Medical School Career

Medical School Career

The general public usually has a somewhat skewed perception of what life after medical school is really like. To start things off, people usually believe medical school is the most difficult time of one’s medical career, or road to one’s medical career. On top of that, there are numerous television shows portraying a comfortable, though oftentimes action and drama-filled, lifestyle of the typical medical professional. However, this particular depiction could not be further from the truth. The true story of life after medical school – residency – is a lot less glamorous… and a lot more real.

The first year of out of medical school, you can expect to do routine rotations either by yourself or with a team consisting of other residency students, upper-level residency supervisors, and doctors. The second year is when you will finally dive deep into your chosen specialty. Furthermore, you will be immersed not only in the books, like what you are – by this point in the journey – very well accustomed to, but also in real-life experience. You will have the opportunity to deal with real-life patients, giving life to everything you have been reading in books and learning in lectures throughout medical school.

As you progress through the minimum of three years of residency, you will notice the pattern of being an observer into being a teacher to newer residency students.

Now, let’s dig deeper into the real life of a typical residency student. A number of residency students are married with kids, while another group of residency students are deprived of a social life – particularly one involving an intimate relationship. In addition, residency students in today’s age earn on average $35,000 to $40,000 a year for the often over 80 hours of work they do every week. Residency students claim this three (or more) year period to be the most challenging point in their road to becoming a medical professional.
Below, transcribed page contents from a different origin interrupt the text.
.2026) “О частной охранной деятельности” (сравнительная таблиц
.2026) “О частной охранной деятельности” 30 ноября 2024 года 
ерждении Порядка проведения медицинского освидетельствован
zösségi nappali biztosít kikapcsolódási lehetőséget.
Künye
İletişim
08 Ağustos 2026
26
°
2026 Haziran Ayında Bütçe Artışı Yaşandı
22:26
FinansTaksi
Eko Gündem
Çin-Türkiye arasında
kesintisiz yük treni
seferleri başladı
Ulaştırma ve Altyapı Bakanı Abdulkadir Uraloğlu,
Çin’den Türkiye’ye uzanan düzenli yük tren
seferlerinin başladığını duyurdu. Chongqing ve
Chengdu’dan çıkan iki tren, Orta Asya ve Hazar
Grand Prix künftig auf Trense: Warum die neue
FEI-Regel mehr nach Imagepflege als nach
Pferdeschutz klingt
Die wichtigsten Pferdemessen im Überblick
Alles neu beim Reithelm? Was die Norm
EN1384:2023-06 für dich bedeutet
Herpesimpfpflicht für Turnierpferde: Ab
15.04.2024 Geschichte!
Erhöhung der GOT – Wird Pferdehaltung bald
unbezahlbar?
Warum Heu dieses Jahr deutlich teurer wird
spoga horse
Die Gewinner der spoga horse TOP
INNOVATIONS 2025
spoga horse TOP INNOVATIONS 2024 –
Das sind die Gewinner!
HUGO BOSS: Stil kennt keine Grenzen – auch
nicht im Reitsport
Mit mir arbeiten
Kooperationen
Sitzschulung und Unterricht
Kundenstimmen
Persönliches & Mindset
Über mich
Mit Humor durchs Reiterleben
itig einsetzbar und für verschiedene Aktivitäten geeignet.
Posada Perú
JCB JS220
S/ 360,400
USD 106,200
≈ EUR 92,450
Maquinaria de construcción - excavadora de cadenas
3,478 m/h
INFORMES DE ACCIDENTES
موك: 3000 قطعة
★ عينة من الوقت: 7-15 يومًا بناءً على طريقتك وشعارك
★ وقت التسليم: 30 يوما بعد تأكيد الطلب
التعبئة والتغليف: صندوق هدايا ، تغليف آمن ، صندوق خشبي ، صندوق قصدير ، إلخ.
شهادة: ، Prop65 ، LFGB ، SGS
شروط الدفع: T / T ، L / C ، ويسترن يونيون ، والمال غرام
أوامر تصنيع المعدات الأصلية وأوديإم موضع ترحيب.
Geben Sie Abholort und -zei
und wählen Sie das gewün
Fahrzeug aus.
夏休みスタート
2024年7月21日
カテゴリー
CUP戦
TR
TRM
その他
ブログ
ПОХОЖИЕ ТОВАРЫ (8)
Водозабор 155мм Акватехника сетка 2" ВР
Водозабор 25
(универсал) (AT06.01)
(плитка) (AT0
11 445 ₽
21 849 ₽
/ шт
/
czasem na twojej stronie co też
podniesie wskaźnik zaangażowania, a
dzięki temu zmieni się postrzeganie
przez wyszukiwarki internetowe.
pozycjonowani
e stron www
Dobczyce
However, after all the hard work and sacrificing, and with medical school and residency under their belt, the life of a medical professional is much, much different. Perhaps the most significant difference between the life of a residency student and a medical professional is the dramatic jump in pay scale. Doctors are consistently ranked among the highest paid professionals in the nation.

With all this being stated, the life of a residency student is a necessary, yet undeniably grueling, step in becoming a prestigious medical professional.

As a final note: despite the hardships (some of which have been clearly laid out above), ask any doctor if the journey was worth it… and you’ll like hear something on the lines of… “definitely yes, but I wouldn’t go through it again.”